Despite the veto, CASA will continue collaborating with the NGO community on PFAS policy. It will soon reconvene our successful PFAS Policy Roundtable later this year to evaluate next steps.

AB 1817 (Ting): PFAS Ban in Textiles: SIGNED

The sale of textiles containing PFAS, including indoor and outdoor apparel, will be banned in California beginning in 2025. AB 1817 was sponsored by Clean Water Action and supported by CASA.

This is an important source reduction policy as PFAS contamination from the residential laundry is a likely pathway for PFAS in wastewater.

AB 2771 (Friedman): PFAS Ban in Cosmetics: SIGNED

The use of intentionally added PFAS in cosmetics will be banned in California beginning on Jan. 1, 2025. This is another important source reduction policy, as many cosmetic products are rinsed off and end up in wastewater.

CASA supported this bill which was sponsored by the Environmental Working Group.


California Sues Manufacturers of Toxic Forever Chemicals

By California Attorney General’s Office

California Attorney General Rob Bonta filed a lawsuit in November against the manufacturers of per- and polyfluoroalkyl substances (PFAS) for endangering public health, causing irreparable harm to the state’s natural resources, and engaging in a widespread campaign to deceive the public.

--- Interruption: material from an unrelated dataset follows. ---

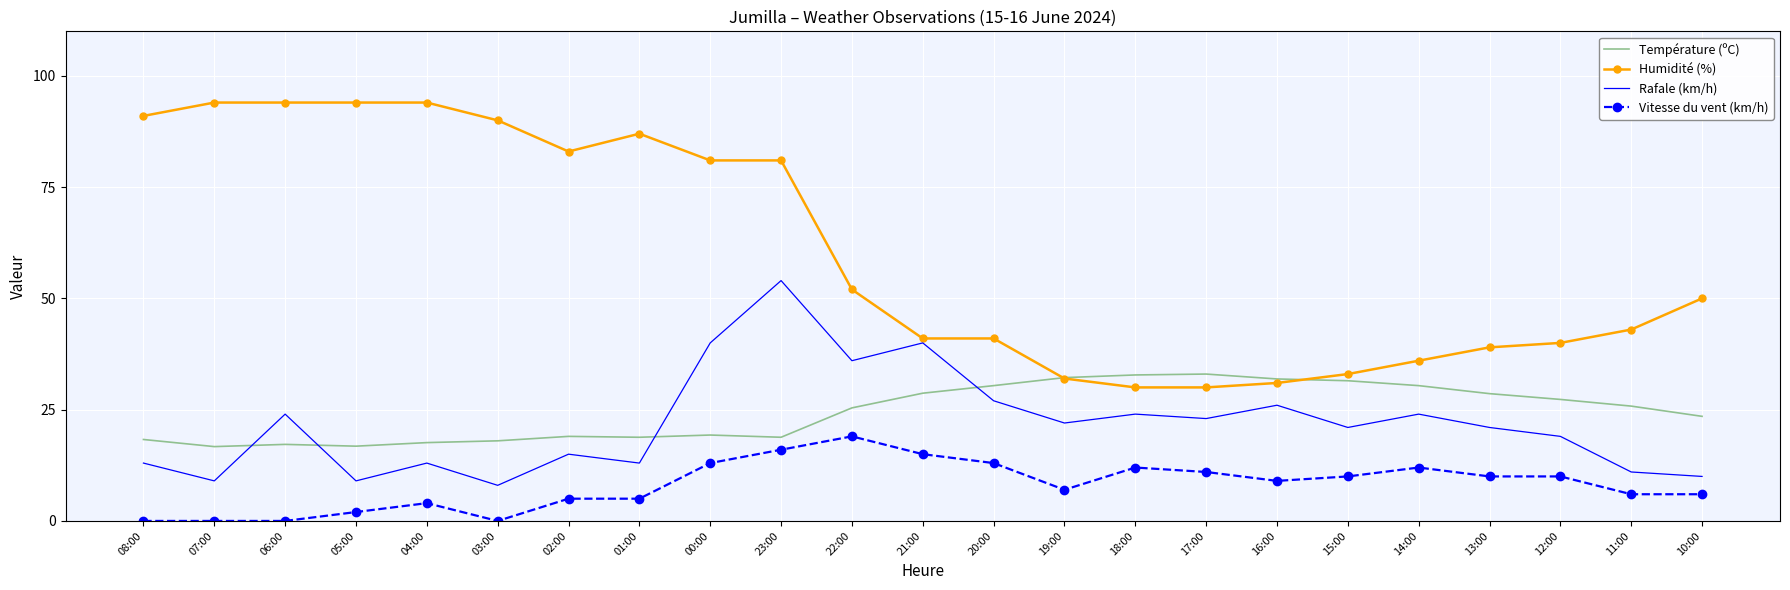

At which label does Rafale (km/h) reach its peak?

23:00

The lawsuit alleges that manufacturers, including 3M and DuPont, knew or should have known that PFAS are toxic and harmful to human health and the environment. However, they continued to produce them for mass use and concealed their harms from the public. As a result, these toxic “forever chemicals” are pervasive across California’s bays, lakes, streams, and rivers; in its fish, wildlife, and soil; and in the bloodstream of 98% of Californians.

“PFAS are as ubiquitous in California as they are harmful,” said Attorney General Bonta. “As a result of a decades-long campaign of deception, PFAS are in our waters, our clothing, our houses, and even our bodies. The damage caused by 3M, DuPont, and other manufacturers of PFAS is nothing short of staggering. Without drastic action, California will be dealing with the harms of these toxic chemicals for generations.”

PFAS have been found in the blood of most Californians. Human exposure to PFAS can occur from contaminated air, water, soil, or food, and consumer products. PFAS can cause adverse health impacts, including cancer, infertility, and more.

Data from the State Water Resources Control Board shows that PFAS are in drinking, ground, and surface waters. PFAS have been detected in at least 146 public water systems serving 16 million Californians.

Requested relief includes statewide treatment and destruction of PFAS, including, but not limited to, the treatment of drinking water by regulated water systems; water drawn from private wells and unregulated systems used for drinking water and irrigation; and water from other wastewater treatment plants and systems.

The lawsuit also seeks payment of funds necessary to mitigate the impacts on human health and the environment through environmental testing, medical monitoring, public noticing, replacement water (for the period between testing and installation of treatment), and safe disposal and destruction.